Telecommunications companies, telcos, in Nigeria are not leaving any stone unturned in their quest to play in the mobile money space. Although telcos say their sole purpose of seeking formal participation in this market segment is not purely commercial, rather a response to government’s quest to deepen financial literacy in the country, there are clear evidences that if they have their way, they will still make a business kill.

Mobile Money allows customers to transfer or receive money to wallets across all telecom networks, which offer mobile money services. It also allows users to transfer money between mobile wallets and bank accounts Mobile Money Transactions in Nigeria has witnessed tremendous growth over the last half a decade. From just under 50,000 transactions a month it grew to about 3 million transactions a month. At some point in March 2016, the Central Bank of Nigeria, CBN, said mobile money hit an all-time high 5.1 million transactions with a transaction value of about N49.4 billion.

In July, transactions jumped to N77.7 billion and as at December that year transactions were in excess of 6.5 million. The growth parameters, have however, been in geometrics since then.

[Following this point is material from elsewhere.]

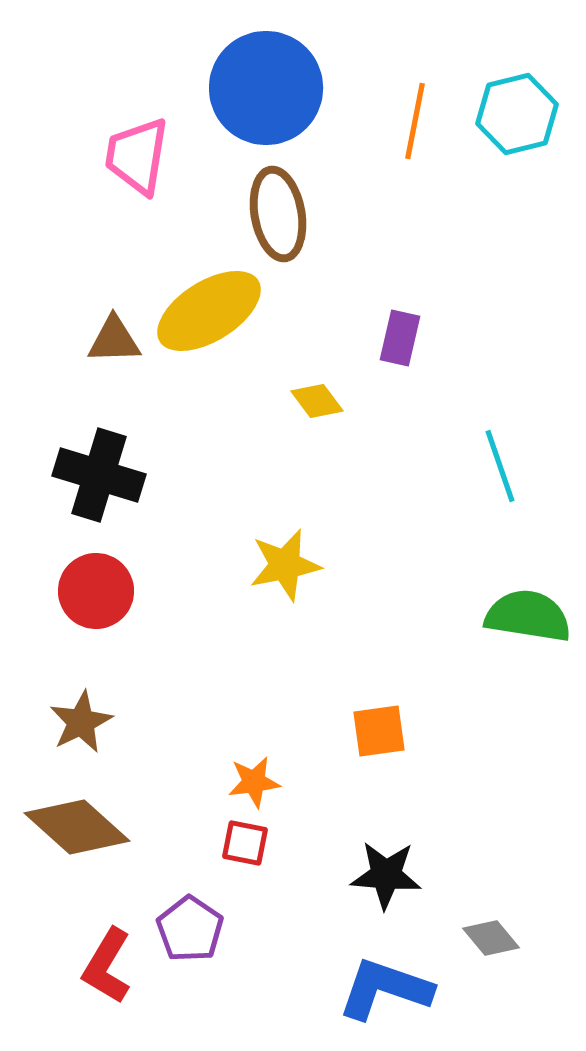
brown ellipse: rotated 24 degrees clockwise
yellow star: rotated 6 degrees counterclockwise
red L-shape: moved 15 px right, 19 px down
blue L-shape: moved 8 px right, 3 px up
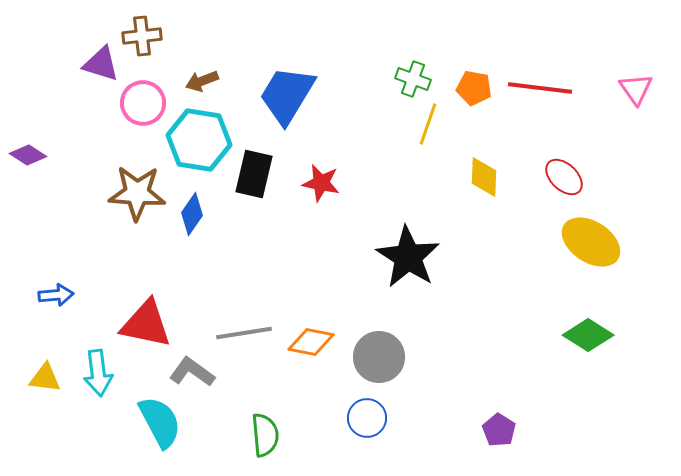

According to CBN also, mobile money was the greatest driver of the impressive records of e-payment channels’ transactions which hit N65.3 trillion in the first half of 2018. With these statistics in mind and with the plans to turn the over one million airtime agents across the country into mobile money agents, the services will improve, the epayment channel market will expand and it will not be difficult to guess who will smile to the banks with a huge chunk of the revenue.

However, the argument against the telcos has been that if allowed, they could diminish the essence of retail banking and possibly drive operators out of the market. While the telcos have repeatedly denied bieng competitors to retail bankers but could complement their efforts, many technology industry practitioners have also dismissed the argument. Countering the argument, a senior official of one of the top GSM operators in the country who pleaded anonymity, said: “We are not banks but we are service providers, the banks should be our major business partners to support what we do as we support theirs too.

All the transactions that people do today the banks are the custodians, they hold these funds, they ensure that the funds are also protected from the customer’s point of view. So looking at it dispassionately, the banks have a lot to gain” He called for better collaboration between the banks and telcos to improve the mobile money industry in the country.   Also, Irish vendor and software provider, CR2, has recently advised the Banking sector in Nigeria to open itself for cooperation with the telcos or out rightly compete with them in the mobile money space because with recent tech developments, it is no longer fashionable to shut them out of the services.

The solution provider which just won the award of ‘Excellence in Channel Banking Software Solutions’ at the Nigeria edition of New Age Banking Summit 2018, said in the current technology world creating results together is the most potent growth weapon. Chief Commercial Officer of the company, Mr Kieran Kilcullen, said that in Ethiopia, a financial institution, Dashen Bank launched a mobile wallet, Amole, which offers mobile subscribers digital payment capability and access to aggregated digital products and services from retailers, the entertainment industry, airtime dealers,  bill payment points, Airlines, social media players and third-party service providers.

He said such competition cum cooperation with telcos has helped the bank trigger the growth of e-commerce in  Ethiopia  and promote financial inclusion across the country by ensuring a majority of the population in the country are roped into the financial inclusion net using technology. Also supporting the telco’s in this campaign is veteran economist and      Lead Economist at Time, Trade and Commodities (TTAC), Mr  Tunji Andrews. In a paper he delivered recently, Andrews said: “To drive the nation’s vision of 80% financial inclusion as stipulated in its National Financial Inclusion Strategy, we must push through with CBN Governor, Godwin Emefiele’s remarks on eventually giving licenses to telecommunication companies (Telcos) to provide mobile money services.